Mobspin: Get A Little Help From Your Friends Without Seeming Needy

For years, people have been turning to the web to ask perfect strangers for advice. But while largely anoymized services like Yahoo Answers have proven to be hugely popular, there’s something to be said for getting advice from people you actually know. Last month we wrote about Aardvark, a social search engine in private beta built by The Mechanical Zoo that distributes your searches across your social graph for quick, highly accurate results that are likely more credible than what you’d get from Yahoo Answers or a normal search engine. Today sees the public launch of another social advice site called Mobspin that is also leveraging the social graph, though in a slightly different manner.

Mobspin CEO Roy Goldman says that while Aardvark is a good service for questions that need near-immediate answers, many questions aren’t that urgent, which is why Mobspin is taking a more passive approach.

To use the site, you first submit a question that you’d like your friends’ help with. But rather than sending out an immediate alert to your friends letting them know that you’d like some help, the site instead sends them sporadic Email digests at intervals they’ve set. Goldman says that friends are generally eager to help anyway, and don’t need to be hit over the head with obnoxious and frequent requests. To help build up your friends list, the site has deep support for Facebook, allowing you to import your friends list as well as syndicate your questions to Facebook News Feeds.
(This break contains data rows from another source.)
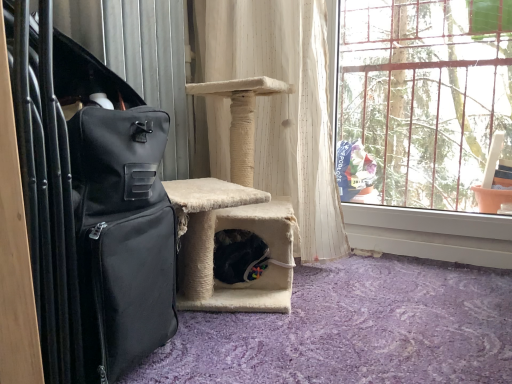
Question: Considering the relative positions of clear glass window at upper right and black fabric suitcase at left in the image provided, is clear glass window at upper right to the right of black fabric suitcase at left from the viewer's perspective?

Choices:
 (A) yes
 (B) no

Answer: (A)

Question: Does clear glass window at upper right have a larger size compared to black fabric suitcase at left?

Choices:
 (A) yes
 (B) no

Answer: (B)

Question: Is clear glass window at upper right oriented away from black fabric suitcase at left?

Choices:
 (A) yes
 (B) no

Answer: (B)

Question: Is clear glass window at upper right next to black fabric suitcase at left and touching it?

Choices:
 (A) yes
 (B) no

Answer: (B)

Question: Considering the relative sizes of clear glass window at upper right and black fabric suitcase at left in the image provided, is clear glass window at upper right taller than black fabric suitcase at left?

Choices:
 (A) no
 (B) yes

Answer: (B)

Question: Is clear glass window at upper right further to camera compared to black fabric suitcase at left?

Choices:
 (A) no
 (B) yes

Answer: (B)

Question: Does black fabric suitcase at left have a smaller size compared to white textured curtain at center?

Choices:
 (A) yes
 (B) no

Answer: (A)

Question: Can white textured curtain at center be found inside black fabric suitcase at left?

Choices:
 (A) no
 (B) yes

Answer: (A)

Question: Does black fabric suitcase at left have a greater height compared to white textured curtain at center?

Choices:
 (A) no
 (B) yes

Answer: (A)

Question: From a real-world perspective, is black fabric suitcase at left located higher than white textured curtain at center?

Choices:
 (A) no
 (B) yes

Answer: (A)

Question: From a real-world perspective, is black fabric suitcase at left physically below white textured curtain at center?

Choices:
 (A) no
 (B) yes

Answer: (B)

Question: Is black fabric suitcase at left at the left side of white textured curtain at center?

Choices:
 (A) yes
 (B) no

Answer: (A)

Question: Is black fabric suitcase at left to the right of clear glass window at upper right from the viewer's perspective?

Choices:
 (A) yes
 (B) no

Answer: (B)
You can also get an overview of the questions you’ve been asked at the Mobspin homepage, which allows users to filter questions by the people who have asked them (you can choose to view questions only from your friends, friends of friends, and so on). The site is also looking to serve as a repository for questions and answers – all submissions will be searchable by keyword, but will be stripped of any identifiable personal data. You can also leave reviews on the site, which are also included in the index.

Mobspin’s biggest obstacle will lie in obtaining critical mass – there isn’t much point in searching the database or submitting a question if you can never find a relevant answer. But it’s a quick way to ask your friends questions, and, unlike Aardvark, it’s publicly available. The site will be going up against a few other similar services, including Ruba, GigPark, and Yotify, which we covered here.